[Data excerpts]
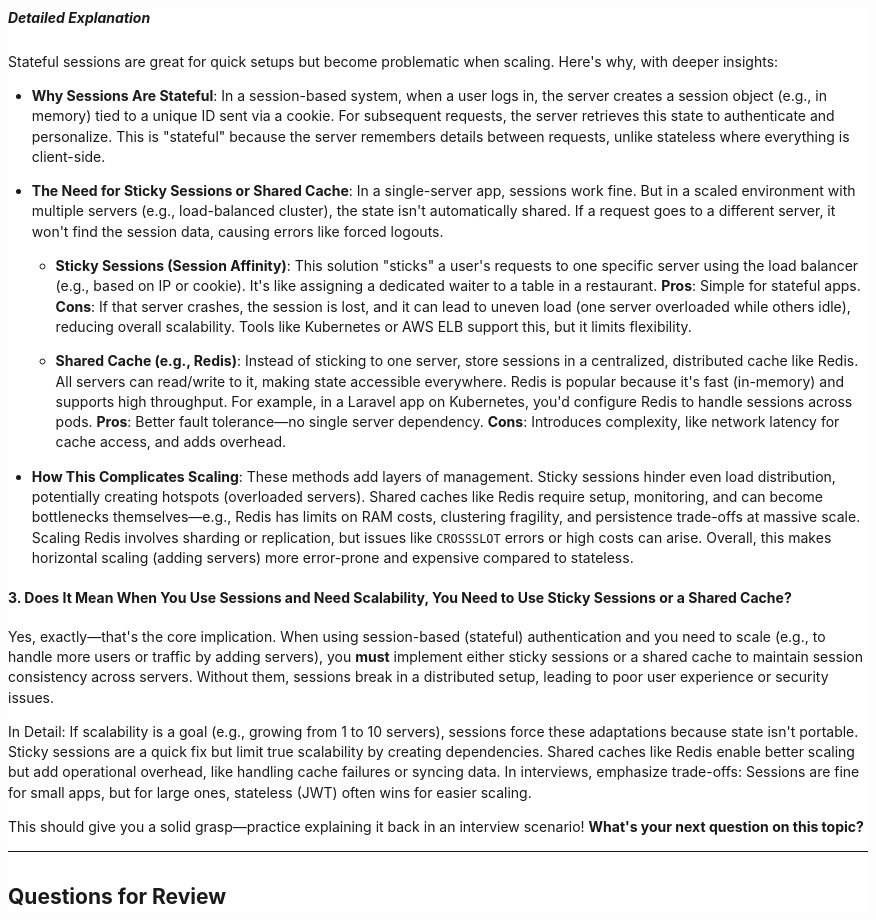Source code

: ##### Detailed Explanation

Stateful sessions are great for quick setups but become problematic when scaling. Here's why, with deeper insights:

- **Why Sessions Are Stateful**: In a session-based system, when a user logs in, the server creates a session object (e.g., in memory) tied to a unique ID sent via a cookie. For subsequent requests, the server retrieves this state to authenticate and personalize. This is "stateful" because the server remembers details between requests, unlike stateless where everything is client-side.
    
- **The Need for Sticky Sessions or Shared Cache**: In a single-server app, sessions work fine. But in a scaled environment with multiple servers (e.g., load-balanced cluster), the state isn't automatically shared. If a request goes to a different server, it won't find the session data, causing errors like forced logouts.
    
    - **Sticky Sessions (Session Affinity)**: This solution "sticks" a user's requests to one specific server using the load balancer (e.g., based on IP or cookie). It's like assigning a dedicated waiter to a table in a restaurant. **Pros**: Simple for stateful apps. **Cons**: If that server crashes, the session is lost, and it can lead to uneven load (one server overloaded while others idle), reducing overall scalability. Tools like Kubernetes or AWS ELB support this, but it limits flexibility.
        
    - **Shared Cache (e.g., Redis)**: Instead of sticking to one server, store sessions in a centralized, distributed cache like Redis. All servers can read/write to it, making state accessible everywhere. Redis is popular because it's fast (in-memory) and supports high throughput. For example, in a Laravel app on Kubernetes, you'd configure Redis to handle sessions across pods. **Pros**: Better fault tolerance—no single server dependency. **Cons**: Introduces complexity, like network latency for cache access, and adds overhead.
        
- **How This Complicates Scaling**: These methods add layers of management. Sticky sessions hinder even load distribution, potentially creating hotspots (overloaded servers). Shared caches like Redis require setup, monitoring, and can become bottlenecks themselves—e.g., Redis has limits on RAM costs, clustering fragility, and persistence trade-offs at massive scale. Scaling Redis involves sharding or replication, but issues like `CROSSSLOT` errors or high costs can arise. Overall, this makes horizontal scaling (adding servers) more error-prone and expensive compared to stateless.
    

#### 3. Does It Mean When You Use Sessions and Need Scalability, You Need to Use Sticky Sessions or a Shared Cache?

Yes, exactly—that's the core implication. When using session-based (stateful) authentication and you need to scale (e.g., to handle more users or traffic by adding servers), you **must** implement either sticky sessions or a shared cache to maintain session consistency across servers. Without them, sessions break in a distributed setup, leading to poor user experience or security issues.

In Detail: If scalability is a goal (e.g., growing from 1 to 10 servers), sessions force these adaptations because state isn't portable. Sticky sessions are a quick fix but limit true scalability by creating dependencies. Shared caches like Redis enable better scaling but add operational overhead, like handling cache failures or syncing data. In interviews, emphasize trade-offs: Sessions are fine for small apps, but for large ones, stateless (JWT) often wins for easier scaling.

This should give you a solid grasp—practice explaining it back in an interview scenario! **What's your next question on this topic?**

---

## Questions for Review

---

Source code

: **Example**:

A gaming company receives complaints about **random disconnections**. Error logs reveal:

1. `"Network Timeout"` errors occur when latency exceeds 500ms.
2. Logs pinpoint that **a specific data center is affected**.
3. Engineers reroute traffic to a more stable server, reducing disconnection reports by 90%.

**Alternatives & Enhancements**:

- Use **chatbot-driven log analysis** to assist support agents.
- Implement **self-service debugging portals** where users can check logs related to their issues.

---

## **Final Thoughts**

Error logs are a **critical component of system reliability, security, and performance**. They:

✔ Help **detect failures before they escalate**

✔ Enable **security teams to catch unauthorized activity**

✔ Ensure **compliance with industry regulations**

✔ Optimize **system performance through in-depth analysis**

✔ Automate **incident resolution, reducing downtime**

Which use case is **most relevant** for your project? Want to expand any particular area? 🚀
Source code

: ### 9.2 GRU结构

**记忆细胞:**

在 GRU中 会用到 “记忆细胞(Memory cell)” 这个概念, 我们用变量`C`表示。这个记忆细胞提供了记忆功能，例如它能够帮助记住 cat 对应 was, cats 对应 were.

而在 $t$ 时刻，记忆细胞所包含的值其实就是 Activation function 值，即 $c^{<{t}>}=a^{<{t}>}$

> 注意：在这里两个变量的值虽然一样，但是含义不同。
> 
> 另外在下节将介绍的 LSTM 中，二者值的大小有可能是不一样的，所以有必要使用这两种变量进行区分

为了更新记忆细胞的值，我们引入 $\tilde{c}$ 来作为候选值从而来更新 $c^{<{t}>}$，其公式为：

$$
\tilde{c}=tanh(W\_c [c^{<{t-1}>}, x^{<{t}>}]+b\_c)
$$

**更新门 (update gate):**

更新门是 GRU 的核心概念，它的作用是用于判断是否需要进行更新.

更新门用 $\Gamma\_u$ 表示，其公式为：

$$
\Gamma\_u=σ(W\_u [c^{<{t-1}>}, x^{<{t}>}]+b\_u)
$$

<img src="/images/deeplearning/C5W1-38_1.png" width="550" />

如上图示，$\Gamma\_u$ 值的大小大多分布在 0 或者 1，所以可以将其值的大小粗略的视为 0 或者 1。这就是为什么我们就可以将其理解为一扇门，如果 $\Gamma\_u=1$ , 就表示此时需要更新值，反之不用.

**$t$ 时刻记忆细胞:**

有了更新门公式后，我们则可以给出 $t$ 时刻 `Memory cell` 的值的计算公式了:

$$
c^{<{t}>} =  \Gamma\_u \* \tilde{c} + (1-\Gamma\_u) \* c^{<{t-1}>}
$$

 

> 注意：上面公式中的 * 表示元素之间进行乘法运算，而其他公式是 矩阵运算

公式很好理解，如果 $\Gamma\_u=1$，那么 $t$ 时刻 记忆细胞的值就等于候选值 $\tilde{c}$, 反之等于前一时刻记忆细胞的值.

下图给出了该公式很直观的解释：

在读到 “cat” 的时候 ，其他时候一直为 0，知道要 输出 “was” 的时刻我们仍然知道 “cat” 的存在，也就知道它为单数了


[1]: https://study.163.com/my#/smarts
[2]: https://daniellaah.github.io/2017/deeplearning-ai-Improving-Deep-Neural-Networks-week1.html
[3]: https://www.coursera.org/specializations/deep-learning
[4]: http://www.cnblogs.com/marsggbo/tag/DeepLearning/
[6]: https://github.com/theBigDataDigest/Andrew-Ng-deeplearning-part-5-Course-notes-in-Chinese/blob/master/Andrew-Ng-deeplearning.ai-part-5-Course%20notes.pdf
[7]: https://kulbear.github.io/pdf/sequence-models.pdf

--

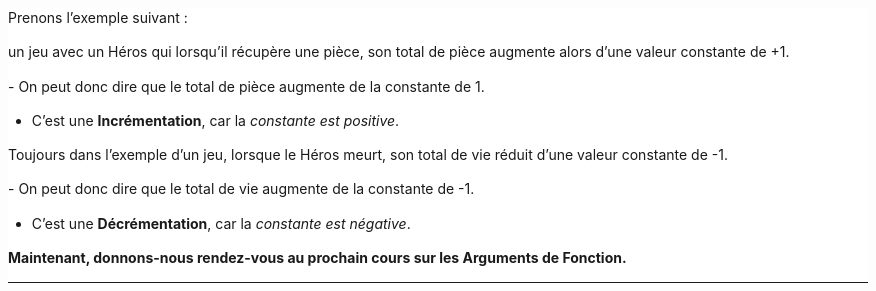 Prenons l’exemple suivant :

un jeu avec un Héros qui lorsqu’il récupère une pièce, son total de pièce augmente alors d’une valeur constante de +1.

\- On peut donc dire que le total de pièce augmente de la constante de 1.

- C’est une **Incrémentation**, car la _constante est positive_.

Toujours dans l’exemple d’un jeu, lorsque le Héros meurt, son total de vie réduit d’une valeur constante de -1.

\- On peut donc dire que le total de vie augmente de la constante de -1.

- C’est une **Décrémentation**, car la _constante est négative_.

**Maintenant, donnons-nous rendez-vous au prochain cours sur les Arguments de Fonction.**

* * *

- [What you should do]: Copy the lines from the one containing "[1]: https://study.163.com/my#/smarts" through the one containing "[7]: https://kulbear.github.io/pdf/sequence-models.pdf", both included, keeping each line identical to the entries.

- [Expected output]:
[1]: https://study.163.com/my#/smarts
[2]: https://daniellaah.github.io/2017/deeplearning-ai-Improving-Deep-Neural-Networks-week1.html
[3]: https://www.coursera.org/specializations/deep-learning
[4]: http://www.cnblogs.com/marsggbo/tag/DeepLearning/
[6]: https://github.com/theBigDataDigest/Andrew-Ng-deeplearning-part-5-Course-notes-in-Chinese/blob/master/Andrew-Ng-deeplearning.ai-part-5-Course%20notes.pdf
[7]: https://kulbear.github.io/pdf/sequence-models.pdf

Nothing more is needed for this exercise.